| Brano da leggere |

TUTTO SULLE FERIE, PER VOCE ARANCIO


«Un messaggio ai tifosi dell’Inter? Andate in vacanza…» (l’attaccante Mario Balotelli, domenica scorsa, prima di salire sull’aereo che lo avrebbe portato in America per il tour estivo della squadra milanese).

In vacanza molti italiani quest’anno non ci andranno. Un’indagine di Federalberghi ha calcolato che il 46,3% delle famiglie quest’estate non si sposterà di casa: nel 55% per motivi economici, il 18% delle volte invece per motivi di lavoro. Cifre diverse però arrivano dall’indagine di Barometro Ipsos-Europ Assitance: andrà in vacanza il 64% degli europei e il 71% degli italiani (anche se era il 76% nel 2009). Comunque sia, anche chi non andrà in vacanza le ferie dovrà farle.

Per la legge italiana le ferie sono un diritto “irrinunciabile”. Lo sancisce l’articolo 36 della Costituzione, al terzo comma: “Il lavoratore ha diritto al riposo settimanale e a ferie annuali retribuite, e non può rinunziarvi”. La legislazione nazionale sul riposo dal lavoro si integra con l’articolo 2109 del Codice civile, che prevede che il lavoratore abbia diritto a un periodo di ferie annuali retribuite, e con il Dlgs 66/2003, che chiarisce la non “monetizzabilità” delle ferie.

| Domande |
1. Indica se ciascuna affermazione concorda con il brano sulle ferie, rispondendo sì o no e citando alla lettera le parole del brano che lo stabiliscono.
(a) Secondo Federalberghi, il 46,3% delle famiglie quest'estate resterà a casa.
(b) Secondo l'indagine Ipsos, la quota di italiani che va in vacanza è aumentata rispetto al 2009.
(c) È l'articolo 2109 del Codice civile a chiarire che le ferie non sono monetizzabili.
2. Ricopia parola per parola il passo del brano sulle ferie che comincia con "TUTTO SULLE FERIE, PER" e prosegue fino a "ferie dovrà farle.".
Le voci che seguono provengono da un'altra fonte.

| Raccolta di voci |
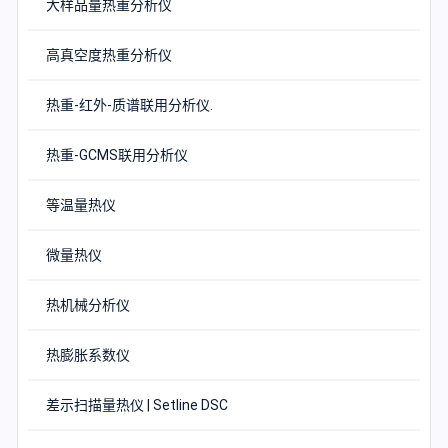
大样品量热重分析仪
高真空度热重分析仪
热重-红外-质谱联用分析仪.
热重-GCMS联用分析仪
等温量热仪
微量热仪
热机械分析仪
热膨胀系数仪
差示扫描量热仪 | Setline DSC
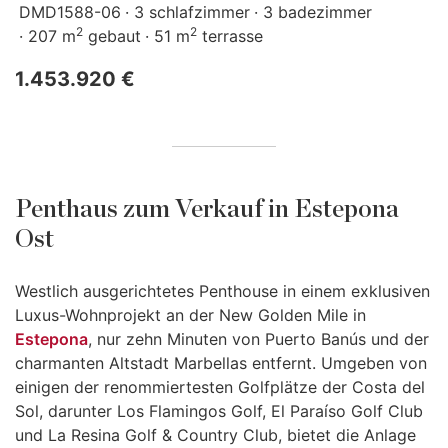
DMD1588-06
3 schlafzimmer
3 badezimmer
2
2
207 m
gebaut
51 m
terrasse
1.453.920 €
Penthaus zum Verkauf in Estepona
Ost
Westlich ausgerichtetes Penthouse in einem exklusiven
Luxus-Wohnprojekt an der New Golden Mile in
Estepona
, nur zehn Minuten von Puerto Banús und der
charmanten Altstadt Marbellas entfernt. Umgeben von
einigen der renommiertesten Golfplätze der Costa del
Sol, darunter Los Flamingos Golf, El Paraíso Golf Club
und La Resina Golf & Country Club, bietet die Anlage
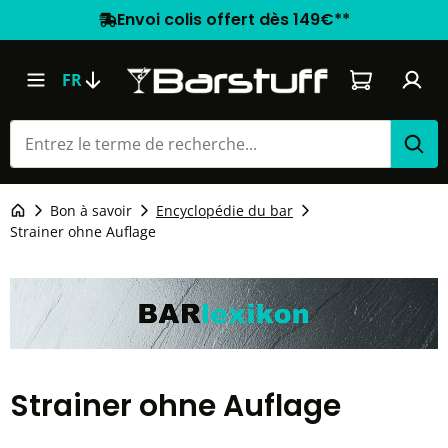
Envoi colis offert dès 149€**
Le panier co
FR
Bon à savoir
Encyclopédie du bar
Strainer ohne Auflage
Strainer ohne Auflage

| Risposte |
1.
(a) Sì: "il 46,3% delle famiglie quest’estate non si sposterà di casa".
(b) No: "il 71% degli italiani (anche se era il 76% nel 2009)".
(c) No: "con il Dlgs 66/2003, che chiarisce la non “monetizzabilità” delle ferie".

2.
TUTTO SULLE FERIE, PER VOCE ARANCIO


«Un messaggio ai tifosi dell’Inter? Andate in vacanza…» (l’attaccante Mario Balotelli, domenica scorsa, prima di salire sull’aereo che lo avrebbe portato in America per il tour estivo della squadra milanese).

In vacanza molti italiani quest’anno non ci andranno. Un’indagine di Federalberghi ha calcolato che il 46,3% delle famiglie quest’estate non si sposterà di casa: nel 55% per motivi economici, il 18% delle volte invece per motivi di lavoro. Cifre diverse però arrivano dall’indagine di Barometro Ipsos-Europ Assitance: andrà in vacanza il 64% degli europei e il 71% degli italiani (anche se era il 76% nel 2009). Comunque sia, anche chi non andrà in vacanza le ferie dovrà farle.